Chapitre 3. L’agglomération stéphanoise, ou l’émergence d’un projet de territoire à partir de la question des déplacements urbains

Le deuxième chapitre de cette thèse a montré comment l’acception contemporaine de la notion de cohérence entre urbanisme et déplacements marque un changement de paradigme, en ce sens qu’elle appelle désormais une action publique organisée plutôt que des prises de décision. Du schéma spatial utopique à la convention territoriale d’action, la notion a évolué ces cinquante dernières années, entraînant un dépassement de l’approche fonctionnaliste et une mutation progressive – quoique pas encore achevée – des référentiels134 développés chez les élus et les professionnels de l’urbanisme.

La « remise à l’agenda » de la cohérence entre urbanisme et déplacements est le fait, nous l’avons vu, de l’Etat, à travers une tentative de relance nationale de la planification urbaine des agglomérations françaises, dans la seconde moitié de la décennie 1990. A cette injonction étatique d’organisation de l’action, ont ainsi dû répondre les intercommunalités et autorités organisatrices de transport de toutes les agglomérations françaises, quelles que soient leur taille et leur organisation politique : les communes ont amorcé la mutation de leurs Plans d’Occupation des Sols en Plans Locaux d’Urbanisme ; les intercommunalités se sont lancées, individuellement ou non, dans l’étude de Schémas de Cohérences Territoriales ; enfin les AOTU desservant plus de 100 000 habitants ont mis en chantier des PDU.

Même si un conseil méthodologique a été fourni par la puissance nationale pour les SCOT et les PDU, ainsi que nous allons le voir dans ce troisième chapitre, il ressort des cinq premières années de mise en œuvre des lois des années 1990, que chacune de ces réponses locales à l’injonction centrale est originale et territoriale, c’est-à-dire qu’elle a été formulée localement en fonction des caractéristiques politiques, socio-économiques, géographiques, des agglomérations concernées, ainsi que des capacités techniques et financières locales à amorcer de nouveaux exercices de planification.
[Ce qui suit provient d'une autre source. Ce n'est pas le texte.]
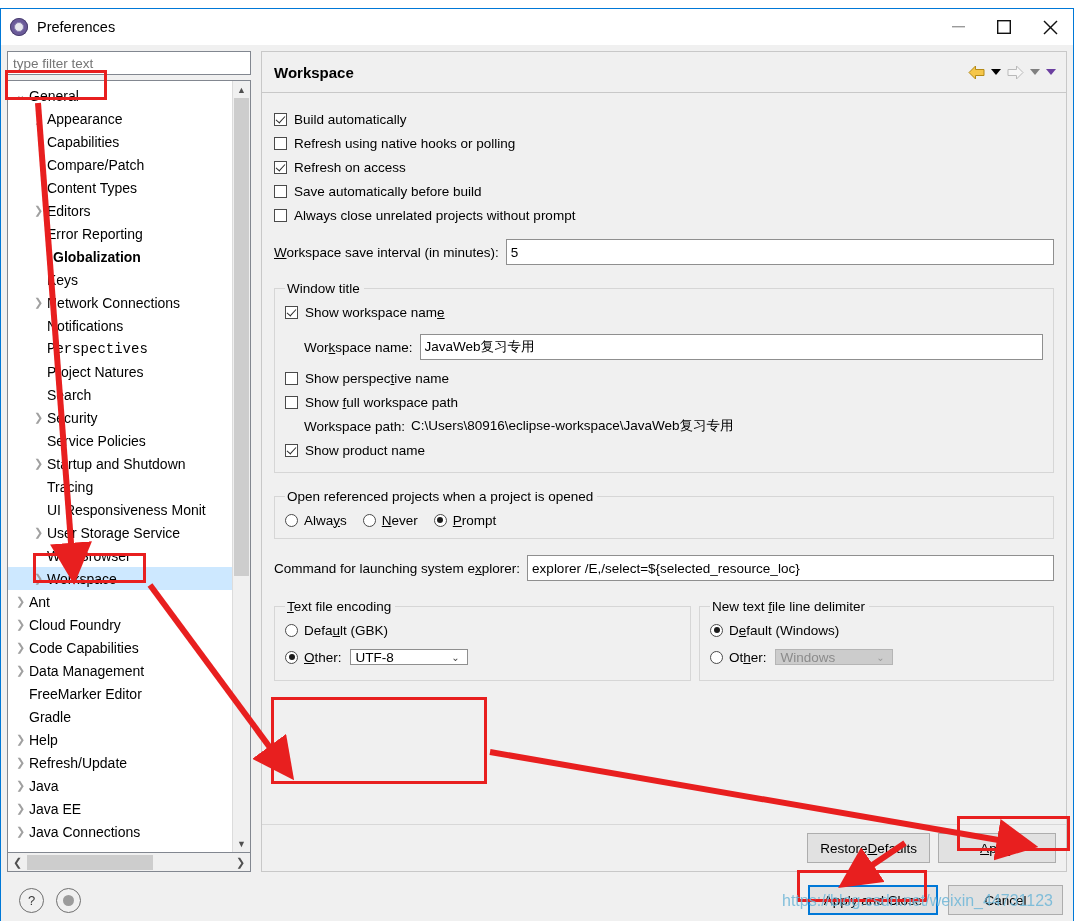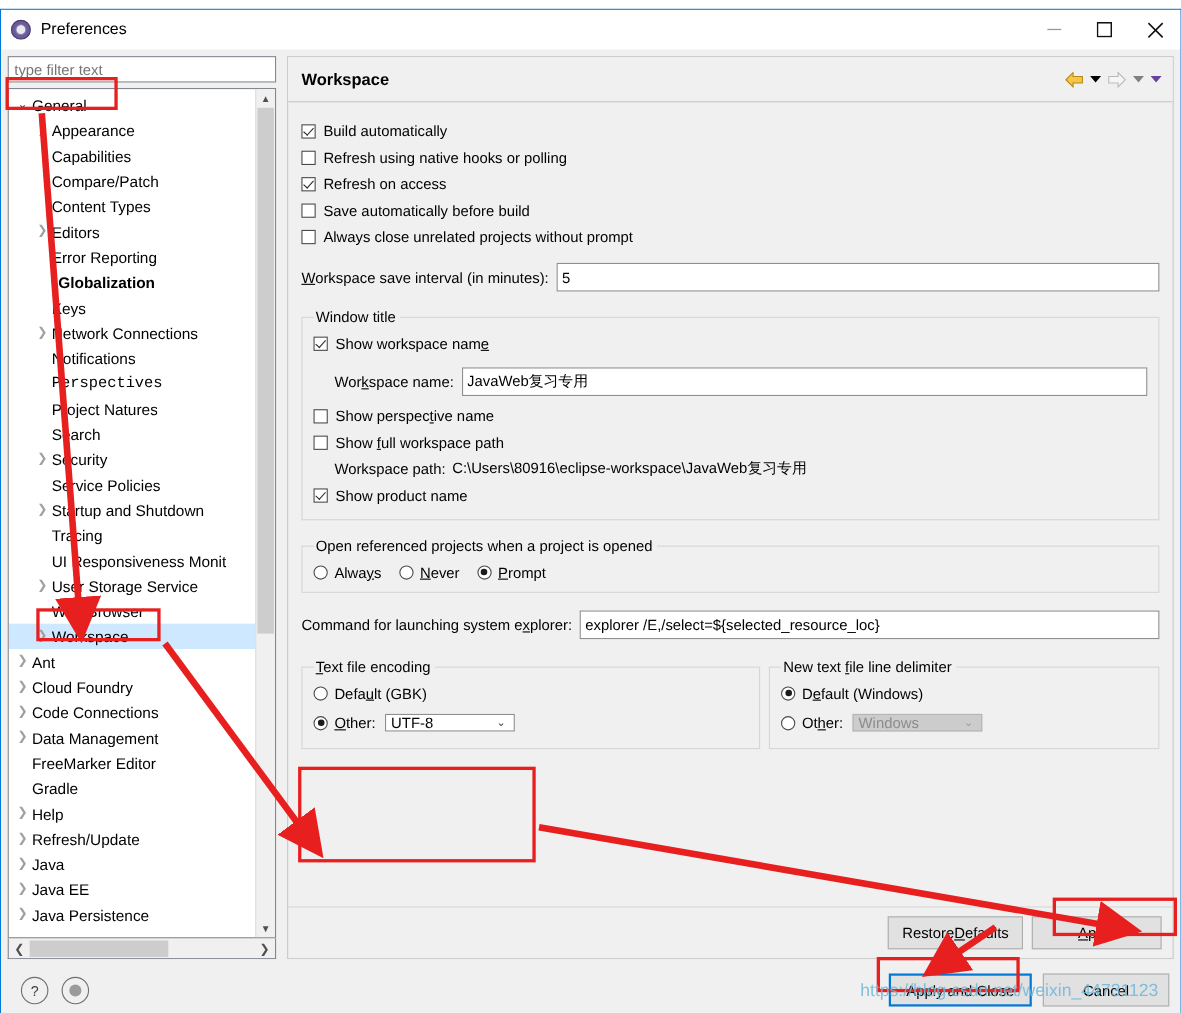--- a/index.html
+++ b/index.html
@@ -416,21 +416,21 @@
               <div class="trow">
                 <span class="twist">❯</span>
                 <span class="tlabel">Ant</span>
               </div>
               <div class="trow">
                 <span class="twist">❯</span>
                 <span class="tlabel">Cloud Foundry</span>
               </div>
               <div class="trow">
                 <span class="twist">❯</span>
-                <span class="tlabel">Code Connections</span>
+                <span class="tlabel">Code Capabilities</span>
               </div>
               <div class="trow">
                 <span class="twist">❯</span>
                 <span class="tlabel">Data Management</span>
               </div>
               <div class="trow">
                 <span class="twist"></span>
                 <span class="tlabel">FreeMarker Editor</span>
               </div>
               <div class="trow">
@@ -448,21 +448,21 @@
               <div class="trow">
                 <span class="twist">❯</span>
                 <span class="tlabel">Java</span>
               </div>
               <div class="trow">
                 <span class="twist">❯</span>
                 <span class="tlabel">Java EE</span>
               </div>
               <div class="trow">
                 <span class="twist">❯</span>
-                <span class="tlabel">Java Persistence</span>
+                <span class="tlabel">Java Connections</span>
               </div>
             </div>
           <div class="vsb">
             <div class="arrow">▲</div>
             <div class="track">
               <div class="thumb" style="top:0px;height:478px;"></div>
             </div>
             <div class="arrow">▼</div>
           </div>
         </div>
En ce sens, ces réponses sont donc assez différenciables des exercices de planification urbaine menés à l’époque de la LOF, dans un contexte centralisé.

Le deuxième chapitre de cette thèse a également montré que les travaux de recherche menés depuis la loi sur l’air, qui se sont intéressés à la création et à la mise en œuvre des réponses locales apportées à l’injonction nationale, ont été menés dans le cadre d’une démarche comparative, étudiant les PDU de plusieurs agglomérations françaises (voire en les confrontant à d’autres pratiques menées dans des villes européennes), afin principalement de pouvoir généraliser certains constats et de réaliser des classifications des démarches PDU et de leur mise en œuvre135.
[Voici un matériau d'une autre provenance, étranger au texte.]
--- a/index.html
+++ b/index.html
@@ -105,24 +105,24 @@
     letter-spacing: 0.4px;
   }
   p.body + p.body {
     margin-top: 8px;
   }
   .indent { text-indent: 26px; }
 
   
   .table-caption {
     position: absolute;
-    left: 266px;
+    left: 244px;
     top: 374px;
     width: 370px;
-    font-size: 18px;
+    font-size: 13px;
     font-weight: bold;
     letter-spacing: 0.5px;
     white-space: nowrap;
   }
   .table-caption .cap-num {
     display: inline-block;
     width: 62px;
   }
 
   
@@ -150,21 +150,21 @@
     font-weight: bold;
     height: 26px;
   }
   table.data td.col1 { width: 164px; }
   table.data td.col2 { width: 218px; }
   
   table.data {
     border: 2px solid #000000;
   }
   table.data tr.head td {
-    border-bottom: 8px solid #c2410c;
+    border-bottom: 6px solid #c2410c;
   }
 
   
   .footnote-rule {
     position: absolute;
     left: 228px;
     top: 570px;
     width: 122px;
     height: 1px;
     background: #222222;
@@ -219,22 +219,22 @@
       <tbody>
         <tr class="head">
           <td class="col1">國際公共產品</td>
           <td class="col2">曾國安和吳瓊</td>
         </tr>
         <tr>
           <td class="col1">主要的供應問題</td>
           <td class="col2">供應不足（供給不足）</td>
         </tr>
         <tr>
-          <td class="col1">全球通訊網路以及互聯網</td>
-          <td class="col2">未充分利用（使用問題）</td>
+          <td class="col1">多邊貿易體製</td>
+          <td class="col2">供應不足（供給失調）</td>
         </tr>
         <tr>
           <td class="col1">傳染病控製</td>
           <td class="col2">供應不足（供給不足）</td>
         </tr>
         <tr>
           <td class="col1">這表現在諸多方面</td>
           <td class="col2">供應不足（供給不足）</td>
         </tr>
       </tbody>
C’est sur ces apports qu’a été engagée la présente recherche, à partir d’une entrée « évolution de la notion de cohérence entre urbanisme et déplacements ». Celle-ci permet d’approfondir, illustrer et administrer des preuves aux pistes de recherche ouvertes ces dernières années dans le champ de l’analyse des politiques publiques de déplacements et de la planification urbaine, sur une base monographique, c’est-à-dire se concentrant sur une seule agglomération.

Ainsi ce troisième chapitre va, en premier lieu, analyser en détail la réponse qui a été formulée, dans l’agglomération stéphanoise, à l’injonction nationale, en montrant le glissement qui s’est opéré au fil de la démarche PDU, d’une approche transversale très vaste vers l’élaboration d’un projet finalement très sectoriel, concentré sur le développement de l’offre en transports collectifs.
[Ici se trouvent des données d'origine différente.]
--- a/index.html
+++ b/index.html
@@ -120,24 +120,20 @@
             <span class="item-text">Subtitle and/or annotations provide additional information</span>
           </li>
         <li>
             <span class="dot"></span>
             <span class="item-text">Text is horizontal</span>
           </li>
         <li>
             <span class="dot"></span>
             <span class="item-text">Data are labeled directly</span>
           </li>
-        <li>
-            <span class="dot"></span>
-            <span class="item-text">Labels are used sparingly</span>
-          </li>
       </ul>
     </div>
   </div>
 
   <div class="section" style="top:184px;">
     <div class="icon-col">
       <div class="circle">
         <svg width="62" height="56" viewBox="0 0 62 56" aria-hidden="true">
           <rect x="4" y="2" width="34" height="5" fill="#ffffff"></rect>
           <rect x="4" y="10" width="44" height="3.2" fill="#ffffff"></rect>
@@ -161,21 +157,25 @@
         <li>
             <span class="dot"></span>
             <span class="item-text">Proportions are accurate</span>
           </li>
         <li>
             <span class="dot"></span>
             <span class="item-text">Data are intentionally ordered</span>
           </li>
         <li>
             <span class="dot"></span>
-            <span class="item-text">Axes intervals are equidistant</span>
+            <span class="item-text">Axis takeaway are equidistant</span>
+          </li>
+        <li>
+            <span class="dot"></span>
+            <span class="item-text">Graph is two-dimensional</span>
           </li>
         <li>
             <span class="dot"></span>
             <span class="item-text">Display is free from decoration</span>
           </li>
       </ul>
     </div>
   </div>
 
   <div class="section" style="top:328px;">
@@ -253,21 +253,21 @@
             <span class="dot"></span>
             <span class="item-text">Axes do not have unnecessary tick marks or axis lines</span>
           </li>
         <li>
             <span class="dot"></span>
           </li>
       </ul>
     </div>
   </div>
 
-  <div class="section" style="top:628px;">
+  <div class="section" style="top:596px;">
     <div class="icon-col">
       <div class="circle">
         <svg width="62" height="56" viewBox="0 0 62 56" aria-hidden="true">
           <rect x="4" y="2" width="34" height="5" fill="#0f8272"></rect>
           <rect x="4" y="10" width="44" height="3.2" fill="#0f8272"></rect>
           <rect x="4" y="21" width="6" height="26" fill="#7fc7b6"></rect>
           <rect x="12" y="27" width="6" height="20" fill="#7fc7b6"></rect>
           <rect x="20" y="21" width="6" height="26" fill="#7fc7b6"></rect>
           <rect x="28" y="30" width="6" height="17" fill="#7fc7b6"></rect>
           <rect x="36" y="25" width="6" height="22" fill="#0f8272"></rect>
En second lieu, nous chercherons à expliquer les raisons de ce glissement de méthodologie et d’ambition politique, en termes géographiques, socio-économiques et institutionnels. La présentation de ces différents facteurs explicatifs permettra également d’expliciter les principales caractéristiques du territoire d’étude que constitue l’agglomération stéphanoise. Nous cherchons donc à comprendre, dans ce chapitre, comment les déplacements urbains ont été appréhendés pour créer les conditions d’un dialogue et d’une négociation pouvant déboucher sur une « plate-forme » de projet territorial, plaçant ainsi l’agglomération stéphanoise dans une recherche de cohérence entre ses formes urbaines et ses réseaux de déplacements.

Notes
134.

nous reprenons la définition de Jean-Marc Offner, qui parle de « visions cohérentes et partagées d’un monde sur lequel on souhaite agir ».

135.

ces travaux ont déjà été cités dans la première partie ; les travaux de J-M. Offner, C. Gallez, B. Jouve, F. Hernandez peuvent être considérés comme étant les plus « en pointe » sur cette thématique, et également les plus diffusés.